Japan’s Naomi Osaka crashed out of the French Open in a 7-5 6-4 first-round loss to American Amanda Anisimova on Monday, a year after her dramatic withdrawal from the claycourt Grand Slam tournament amid mental health issues.

Up against 27th seed Anisimova, four-time Grand Slam champion Osaka never looked comfortable on her least favourite surface as she struggled to control her powerful game.

The first three games all went against serve in a tense start but Anisimova held to go 3-1 ahead.

A backhand error by Anisimova allowed Osaka to level for 3-3, but a double fault in the 11th game allowed Anisimova to move 6-5 up and she held serve to love to take the set.

Anisimova broke decisively for 4-3 in the second set as Osaka again double faulted game.

After a couple of match points went begging, Anisimova finished it off with a stunning backhand winner down the line.

Osaka withdrew from the tournament in 2021 after boycotting post-match media duties for mental health reasons.

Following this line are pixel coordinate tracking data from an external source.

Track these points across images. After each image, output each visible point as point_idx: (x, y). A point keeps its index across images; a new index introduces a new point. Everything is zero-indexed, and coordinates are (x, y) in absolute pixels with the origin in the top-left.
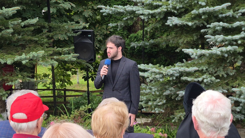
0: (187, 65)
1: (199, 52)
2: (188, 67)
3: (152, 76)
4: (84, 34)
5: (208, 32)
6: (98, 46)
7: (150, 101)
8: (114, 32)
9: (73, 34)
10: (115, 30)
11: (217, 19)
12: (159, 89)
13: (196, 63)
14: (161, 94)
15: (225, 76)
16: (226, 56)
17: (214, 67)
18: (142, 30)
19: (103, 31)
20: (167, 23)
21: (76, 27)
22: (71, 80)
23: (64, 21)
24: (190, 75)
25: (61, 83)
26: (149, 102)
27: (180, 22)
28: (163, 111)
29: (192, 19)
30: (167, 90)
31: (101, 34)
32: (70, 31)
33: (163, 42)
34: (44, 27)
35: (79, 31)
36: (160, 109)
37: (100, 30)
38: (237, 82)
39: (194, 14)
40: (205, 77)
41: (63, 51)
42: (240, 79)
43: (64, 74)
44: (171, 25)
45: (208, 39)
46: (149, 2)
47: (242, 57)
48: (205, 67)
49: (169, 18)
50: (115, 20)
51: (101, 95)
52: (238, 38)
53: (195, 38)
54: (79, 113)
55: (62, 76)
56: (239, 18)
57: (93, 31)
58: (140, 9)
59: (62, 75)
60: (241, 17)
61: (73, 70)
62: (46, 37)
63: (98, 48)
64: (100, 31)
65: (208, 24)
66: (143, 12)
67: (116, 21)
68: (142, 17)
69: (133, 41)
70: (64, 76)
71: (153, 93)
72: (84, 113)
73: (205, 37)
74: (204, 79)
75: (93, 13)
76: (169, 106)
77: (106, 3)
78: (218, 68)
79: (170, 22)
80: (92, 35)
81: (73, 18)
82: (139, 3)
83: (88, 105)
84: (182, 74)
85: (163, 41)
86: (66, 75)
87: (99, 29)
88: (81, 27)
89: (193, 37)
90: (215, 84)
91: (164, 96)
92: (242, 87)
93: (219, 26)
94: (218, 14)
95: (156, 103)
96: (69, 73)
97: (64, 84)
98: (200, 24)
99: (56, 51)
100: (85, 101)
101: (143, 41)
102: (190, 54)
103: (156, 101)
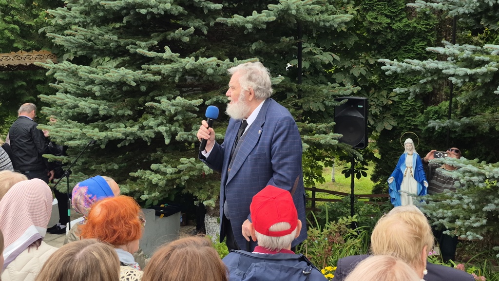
3: (465, 177)
4: (352, 104)
6: (372, 123)
7: (458, 218)
8: (399, 102)
9: (334, 102)
10: (401, 99)
12: (477, 199)
14: (479, 209)
18: (449, 102)
19: (382, 99)
20: (497, 90)
21: (341, 91)
22: (323, 175)
23: (319, 81)
25: (307, 178)
26: (457, 220)
28: (481, 238)
30: (490, 202)
31: (378, 105)
32: (330, 98)
33: (486, 122)
34: (290, 90)
35: (344, 99)
36: (475, 234)
37: (376, 98)
43: (312, 165)
46: (466, 55)
50: (403, 82)
51: (373, 202)
54: (337, 227)
57: (366, 100)
58: (451, 66)
59: (309, 166)
61: (328, 159)
62: (293, 105)
63: (372, 126)
64: (376, 100)
66: (455, 71)
67: (404, 85)
68: (453, 80)
69: (431, 117)
70: (312, 167)
71: (465, 206)
72: (346, 228)
75: (367, 70)
76: (491, 229)
77: (389, 55)
80: (365, 105)
81: (334, 77)
82: (449, 57)
83: (352, 217)
85: (485, 120)
86: (316, 167)
87: (375, 96)
88: (349, 92)
91: (483, 212)
95: (469, 224)
96: (320, 163)
97: (312, 180)
99: (307, 128)
100: (346, 209)
101: (449, 118)
103: (469, 219)
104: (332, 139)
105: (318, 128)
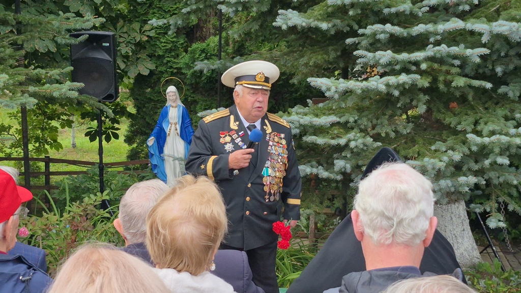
0: (316, 111)
1: (342, 85)
2: (317, 116)
4: (94, 41)
5: (359, 43)
6: (122, 66)
8: (157, 37)
9: (69, 39)
10: (159, 34)
11: (379, 17)
13: (334, 108)
15: (393, 135)
16: (397, 95)
17: (370, 116)
18: (218, 37)
19: (133, 35)
20: (276, 21)
21: (77, 26)
22: (59, 140)
23: (46, 10)
24: (321, 133)
25: (37, 145)
27: (303, 21)
29: (328, 17)
31: (129, 42)
32: (63, 33)
35: (83, 34)
37: (126, 32)
38: (416, 148)
39: (333, 6)
40: (352, 138)
41: (47, 76)
42: (421, 141)
43: (43, 126)
44: (284, 27)
45: (361, 58)
47: (427, 97)
48: (352, 117)
49: (280, 11)
50: (160, 12)
51: (128, 172)
52: (422, 58)
53: (332, 55)
54: (82, 209)
55: (40, 131)
56: (423, 18)
57: (113, 36)
59: (39, 128)
60: (428, 14)
61: (65, 118)
62: (10, 44)
63: (123, 71)
64: (126, 36)
65: (360, 27)
67: (161, 15)
68: (224, 9)
69: (198, 58)
70: (43, 129)
72: (94, 209)
73: (355, 53)
74: (349, 141)
78: (377, 119)
79: (282, 21)
80: (112, 42)
81: (66, 3)
83: (102, 194)
84: (305, 130)
86: (49, 128)
87: (125, 30)
88: (89, 25)
89: (327, 53)
90: (371, 151)
92: (426, 159)
93: (383, 32)
94: (383, 7)
96: (54, 123)
97: (44, 147)
98: (344, 28)
99: (34, 75)
100: (94, 184)
101: (220, 59)
102: (324, 89)
104: (70, 90)
105: (49, 75)
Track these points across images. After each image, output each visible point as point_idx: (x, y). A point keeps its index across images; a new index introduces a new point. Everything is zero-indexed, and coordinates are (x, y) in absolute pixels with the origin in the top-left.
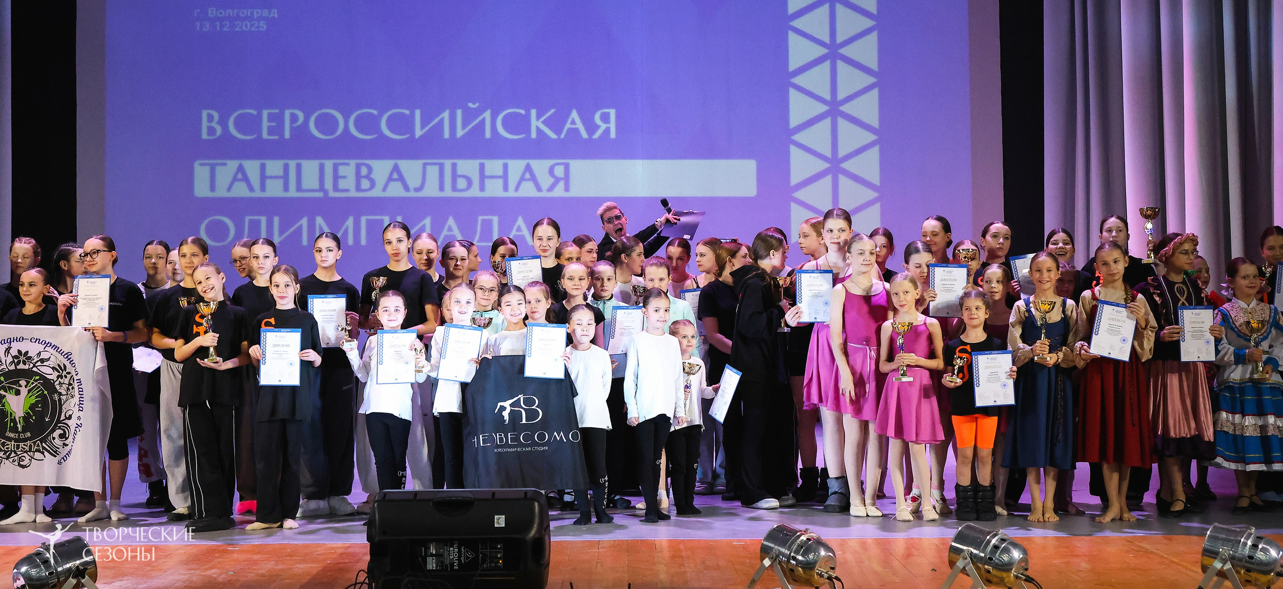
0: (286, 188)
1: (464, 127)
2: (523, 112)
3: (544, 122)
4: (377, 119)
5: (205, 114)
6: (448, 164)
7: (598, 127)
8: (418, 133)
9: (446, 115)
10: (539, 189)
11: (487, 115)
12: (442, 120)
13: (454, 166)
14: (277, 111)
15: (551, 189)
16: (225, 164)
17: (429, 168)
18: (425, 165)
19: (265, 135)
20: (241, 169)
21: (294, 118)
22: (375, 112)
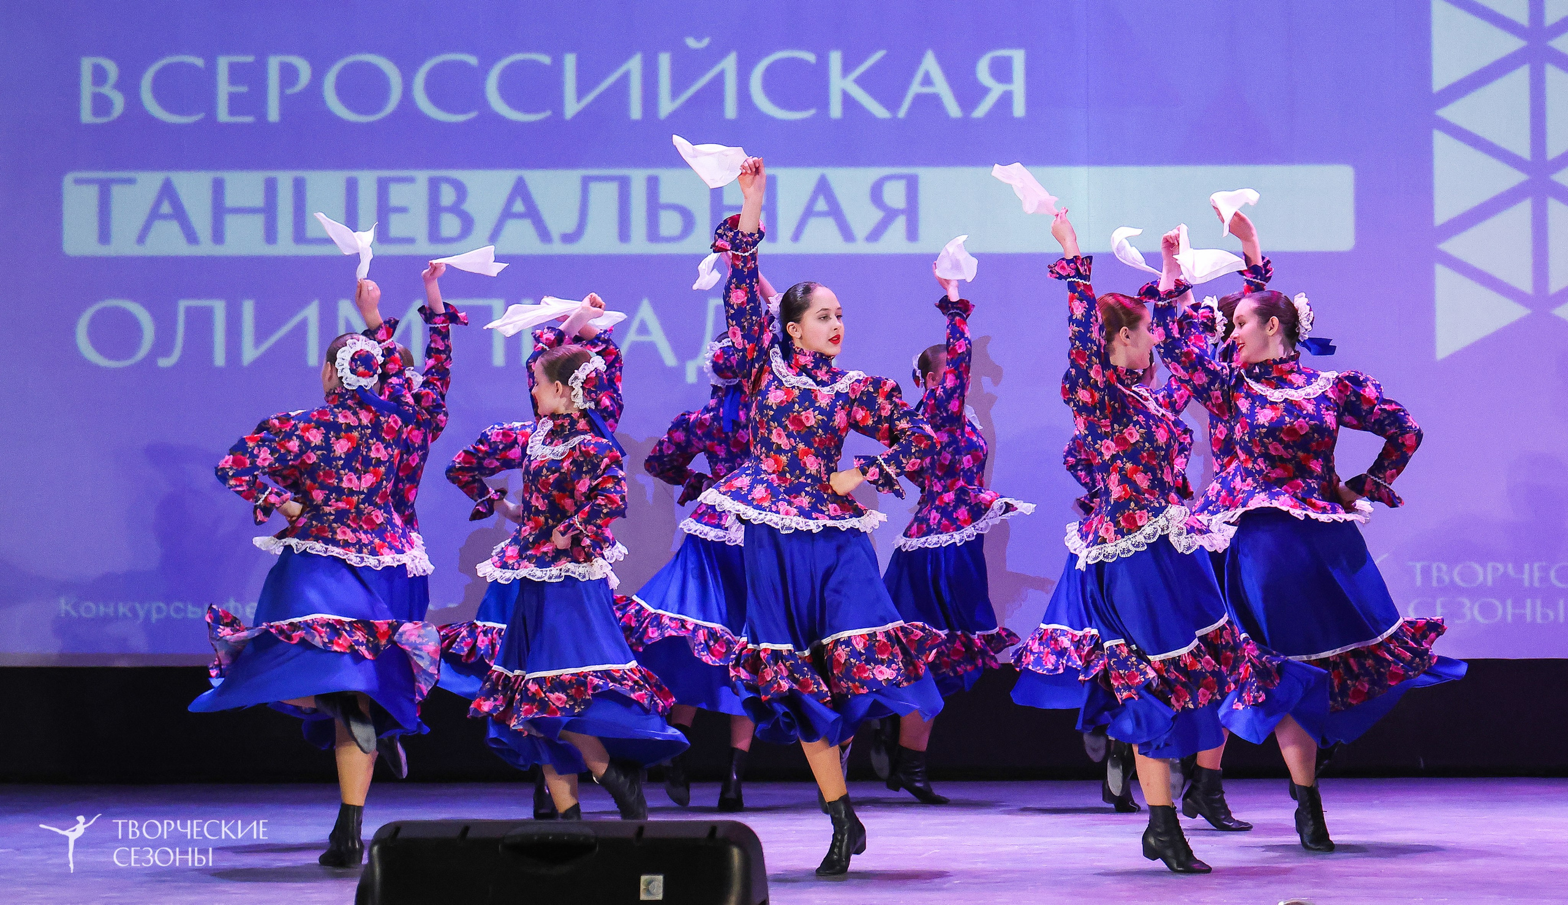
0: (271, 235)
1: (676, 91)
2: (811, 57)
3: (860, 82)
4: (478, 76)
5: (87, 65)
6: (638, 177)
7: (985, 91)
8: (572, 107)
9: (634, 65)
10: (848, 235)
11: (729, 64)
12: (626, 77)
13: (653, 184)
14: (250, 59)
15: (875, 235)
16: (130, 181)
17: (595, 188)
18: (586, 181)
19: (223, 115)
20: (168, 191)
21: (289, 74)
22: (472, 60)
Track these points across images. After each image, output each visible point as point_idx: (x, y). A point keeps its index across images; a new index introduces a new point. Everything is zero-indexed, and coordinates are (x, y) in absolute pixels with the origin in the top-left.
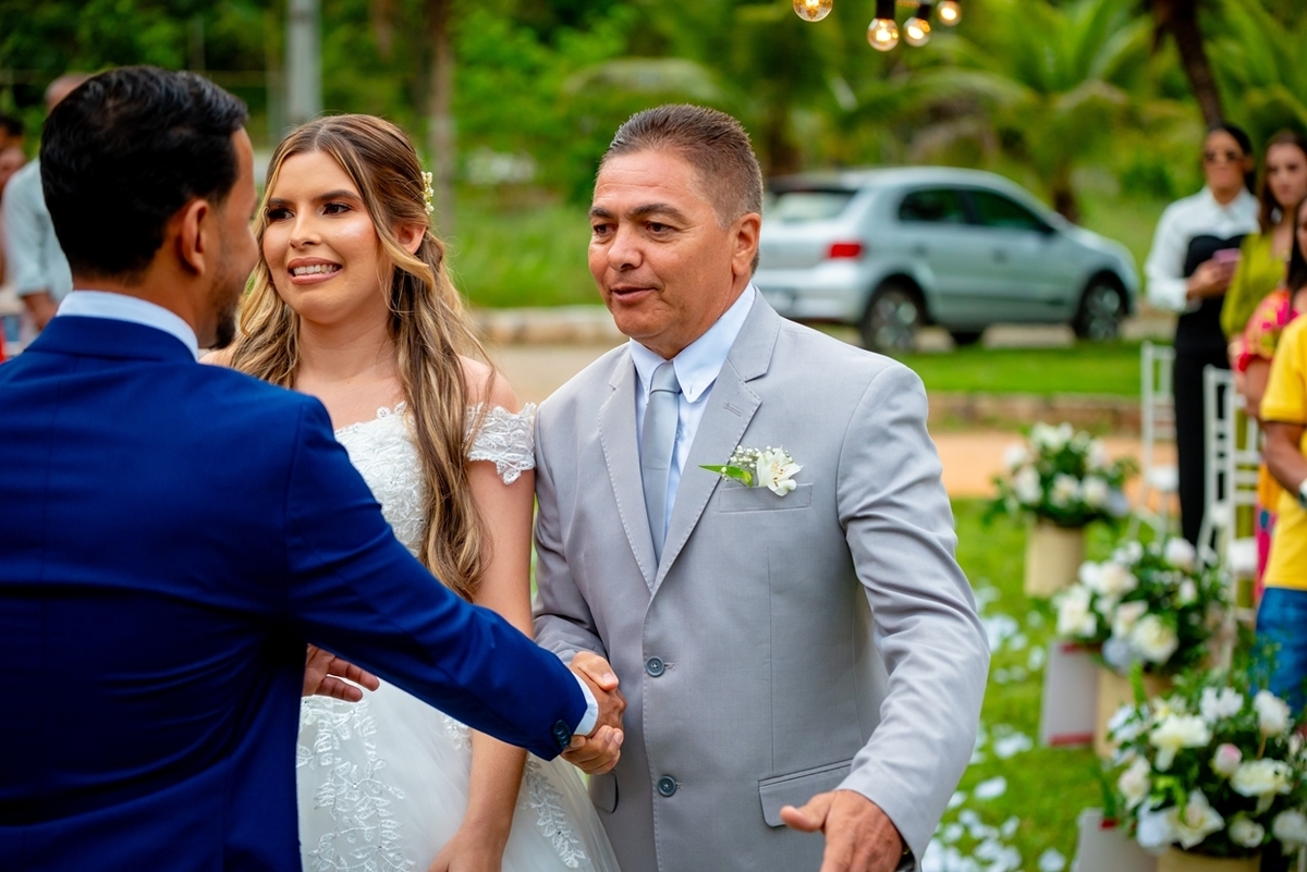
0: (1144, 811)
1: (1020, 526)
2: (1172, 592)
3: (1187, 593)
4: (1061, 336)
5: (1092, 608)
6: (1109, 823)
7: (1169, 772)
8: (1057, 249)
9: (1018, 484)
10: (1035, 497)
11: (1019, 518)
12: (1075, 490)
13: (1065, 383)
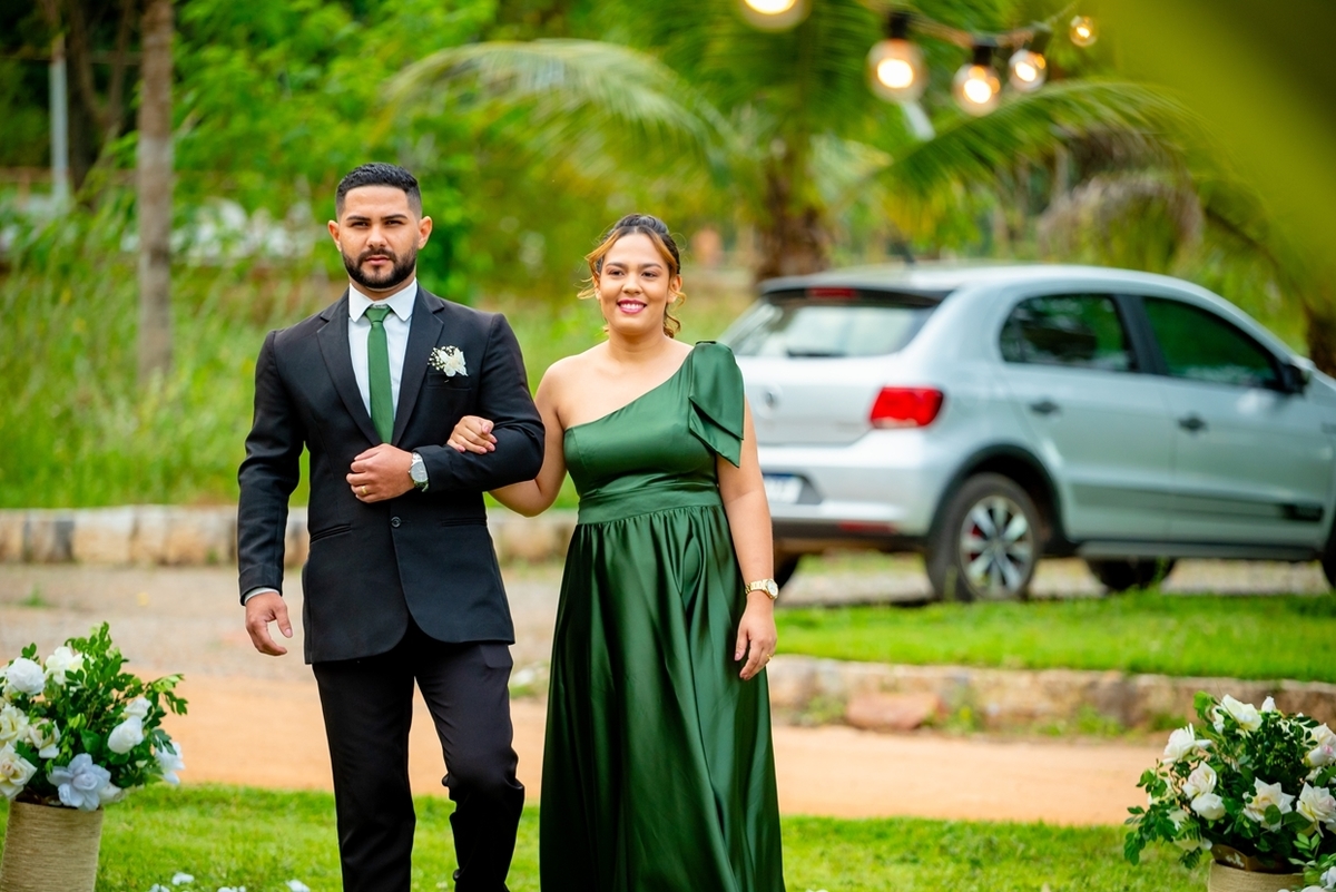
1: (1190, 859)
4: (1308, 579)
8: (1301, 413)
9: (1188, 788)
10: (1211, 810)
11: (1188, 844)
12: (1283, 802)
13: (1303, 663)
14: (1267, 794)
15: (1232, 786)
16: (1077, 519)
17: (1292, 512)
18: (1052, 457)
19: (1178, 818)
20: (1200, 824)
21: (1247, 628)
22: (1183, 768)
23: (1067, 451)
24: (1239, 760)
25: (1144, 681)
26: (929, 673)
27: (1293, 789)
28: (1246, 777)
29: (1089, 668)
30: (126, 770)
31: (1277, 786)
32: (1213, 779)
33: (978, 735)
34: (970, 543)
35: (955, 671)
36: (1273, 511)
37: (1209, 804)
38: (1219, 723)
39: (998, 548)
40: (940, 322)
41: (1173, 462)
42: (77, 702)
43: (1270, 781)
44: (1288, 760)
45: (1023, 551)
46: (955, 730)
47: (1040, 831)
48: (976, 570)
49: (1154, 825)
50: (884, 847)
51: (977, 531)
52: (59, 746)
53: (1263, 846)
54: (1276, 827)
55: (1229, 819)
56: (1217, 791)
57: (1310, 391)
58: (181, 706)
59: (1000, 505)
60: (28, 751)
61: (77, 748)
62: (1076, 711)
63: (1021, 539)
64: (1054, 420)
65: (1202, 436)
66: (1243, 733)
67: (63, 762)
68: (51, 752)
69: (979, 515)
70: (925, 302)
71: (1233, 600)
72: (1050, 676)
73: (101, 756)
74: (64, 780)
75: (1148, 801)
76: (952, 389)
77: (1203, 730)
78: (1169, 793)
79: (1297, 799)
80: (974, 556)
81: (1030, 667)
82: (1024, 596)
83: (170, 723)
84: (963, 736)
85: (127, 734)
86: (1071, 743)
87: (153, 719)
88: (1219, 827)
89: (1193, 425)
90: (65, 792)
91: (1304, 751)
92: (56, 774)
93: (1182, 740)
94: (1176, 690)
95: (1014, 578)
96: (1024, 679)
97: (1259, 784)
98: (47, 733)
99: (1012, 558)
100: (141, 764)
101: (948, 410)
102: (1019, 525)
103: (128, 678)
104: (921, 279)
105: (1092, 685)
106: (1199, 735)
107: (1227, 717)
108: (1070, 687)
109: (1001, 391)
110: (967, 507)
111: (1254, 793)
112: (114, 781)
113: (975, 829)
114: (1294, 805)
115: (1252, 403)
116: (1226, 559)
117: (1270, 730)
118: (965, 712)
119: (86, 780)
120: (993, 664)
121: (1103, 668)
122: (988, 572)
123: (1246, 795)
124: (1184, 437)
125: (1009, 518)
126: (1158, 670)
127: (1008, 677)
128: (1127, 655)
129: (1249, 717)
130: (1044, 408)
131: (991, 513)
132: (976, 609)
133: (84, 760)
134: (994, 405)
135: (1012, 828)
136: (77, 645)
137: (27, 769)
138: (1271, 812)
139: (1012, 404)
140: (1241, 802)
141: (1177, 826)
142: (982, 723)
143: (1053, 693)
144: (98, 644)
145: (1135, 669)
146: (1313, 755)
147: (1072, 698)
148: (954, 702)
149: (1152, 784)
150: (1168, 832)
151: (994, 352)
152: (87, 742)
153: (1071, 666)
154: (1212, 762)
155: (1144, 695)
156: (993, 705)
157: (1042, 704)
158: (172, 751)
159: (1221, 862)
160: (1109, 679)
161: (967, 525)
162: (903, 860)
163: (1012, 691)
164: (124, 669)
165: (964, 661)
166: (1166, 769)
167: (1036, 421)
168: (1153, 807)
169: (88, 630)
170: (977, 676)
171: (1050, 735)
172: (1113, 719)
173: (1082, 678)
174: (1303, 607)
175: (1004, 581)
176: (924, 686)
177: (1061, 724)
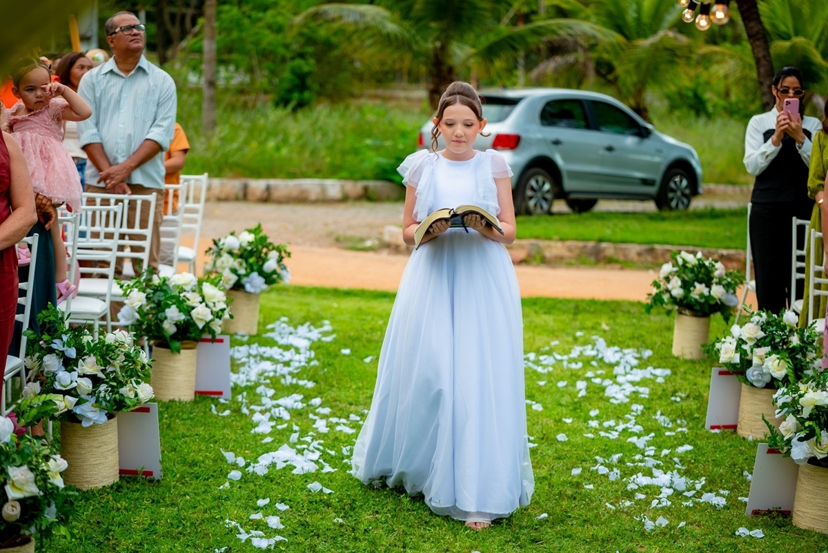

In the build-up to last year’s French Open, Osaka said she would not attend the obligatory news conferences for players after matches as they impacted her mental wellbeing.

The Japanese, who at that time revealed she had been suffering from depression for almost three years, returned to competitive tennis at the Tokyo Olympics after the saga cast a spotlight on players’ post-match media duties.

Roland Garros organisers conceded they could “do better” on mental health this year.

Asked whether organisers and tennis authorities had done enough in that department in the last 12 months, Osaka said: “I feel like there is always more to do. Like you can’t progress and then just stop.

“There always has to be evolution. But I feel like as of right now, like they are trying their best, and I think it’s really nice to see, because sometimes I get surveys and stuff about what would you like more and stuff like that.”